Allan Musoke
- Born: 1980 (age 45–46)

Rugby union career
- Position: Wing

International career
- Years: Team / Apps / (Points)
- Uganda

= Allan Musoke =

Rugby union player (born 1980)

Allan Musoke, also known as Sokee, was born in 1980. He is a retired rugby player who played in the Uganda rugby union. He plays as a wing. Musoke had a decorated career with the Uganda National Rugby team and his club the UTL Kobs and he is considered to be one of Uganda's greatest rugby players. Professionally, he is a Learning and Development professional who works as a Human Resources Consultant with Strategic Engagement Limited.

== Career ==
Musoke practiced several sports since his youth years. He played basketball for DMark Power in the FUBA League, from 1996 to 1999. In 1999, he joined Kobs RFC while he was still at Kings College Buddo. From 2000 to 2002, he played football for Nsibirwa Hall at Makerere University, as a striker, until he decided to dedicate himself exclusively to rugby union thus joining Uganda Telecom Kobs Rugby Club (UTL) and in 2006, he captained Uganda at the Commonwealth Games. Musoke is a two-time Most Valuable Player (MVP) of the Uganda rugby league.

At international level, he played for the Uganda, and is currently the top scorer for the "Cranes". He was a key player in the team that won the CAR Africa Cup on 29 September 2007, in a 42–11 win over Madagascar, in a game where he scored a try.
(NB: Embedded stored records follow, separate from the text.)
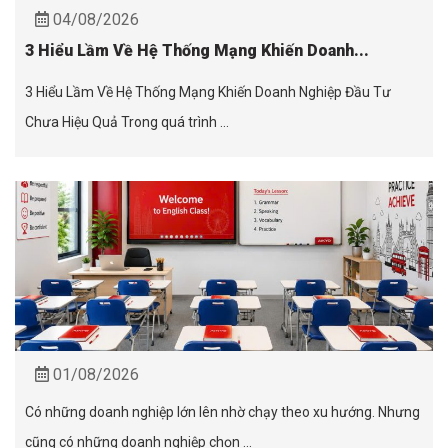
04/08/2026
3 Hiểu Lầm Về Hệ Thống Mạng Khiến Doanh...
3 Hiểu Lầm Về Hệ Thống Mạng Khiến Doanh Nghiệp Đầu Tư
Chưa Hiệu Quả Trong quá trình ...
01/08/2026
Có những doanh nghiệp lớn lên nhờ chạy theo xu hướng. Nhưng
cũng có những doanh nghiệp chọn ...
Musoke also played for the African Leopards multinational team, on July 23, 2005, in the 15–30 loss to the South African Students, in Ellis Park, Johannesburg and was then part of 2 subsequent tours to the United Kingdom (British Army) and France (France U20). Musoke is a six time title champion in the Uganda Rugby League and also won four cups with the Kobs.
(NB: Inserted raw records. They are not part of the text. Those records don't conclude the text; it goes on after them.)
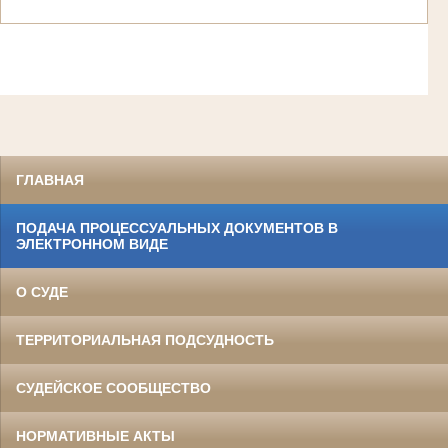
ГЛАВНАЯ
ПОДАЧА ПРОЦЕССУАЛЬНЫХ ДОКУМЕНТОВ В
ЭЛЕКТРОННОМ ВИДЕ
О СУДЕ
ТЕРРИТОРИАЛЬНАЯ ПОДСУДНОСТЬ
СУДЕЙСКОЕ СООБЩЕСТВО
НОРМАТИВНЫЕ АКТЫ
Since retiring from active play, Musoke has transitioned into a professional career as a Learning and Development Senior Consultant in Human Resources. He has also served as a commentator and mentor for the sport, helping to develop younger players.
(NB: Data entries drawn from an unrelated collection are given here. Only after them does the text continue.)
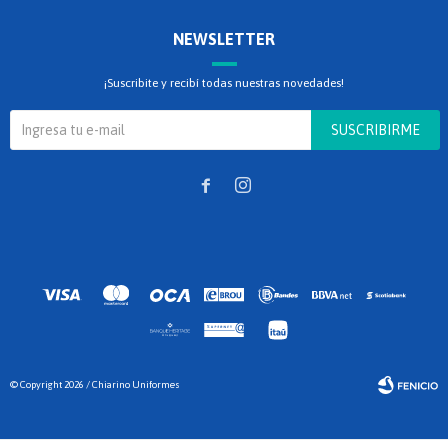
NEWSLETTER
¡Suscribite y recibí todas nuestras novedades!
SUSCRIBIRME


© Copyright 2026 / Chiarino Uniformes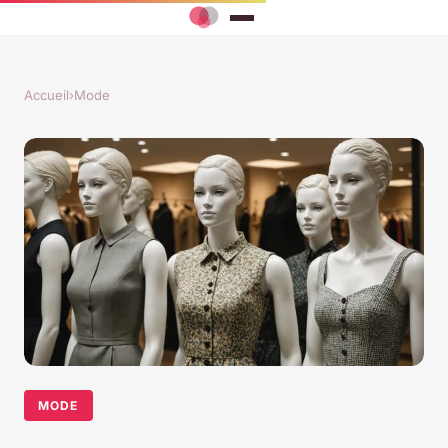
Accueil
›
Mode
MODE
== Awards and achievements ==
Musoke was part of the Uganda Rugby Cranes team that won the CAR Africa Cup on 29 September 2007.

In 2006, he was named as the Most Valuable Player in the Ugandan league.

Musoke was part of the Uganda Rugby Cranes team that won the CAR Africa Cup in 2002.

Musoke while at UTL Kobs, he won six Uganda Rugby League titles that is to say in 2003, 2006, 2007, 2008, 2014 and 2016.

He is also a four‑time Uganda Cup winner.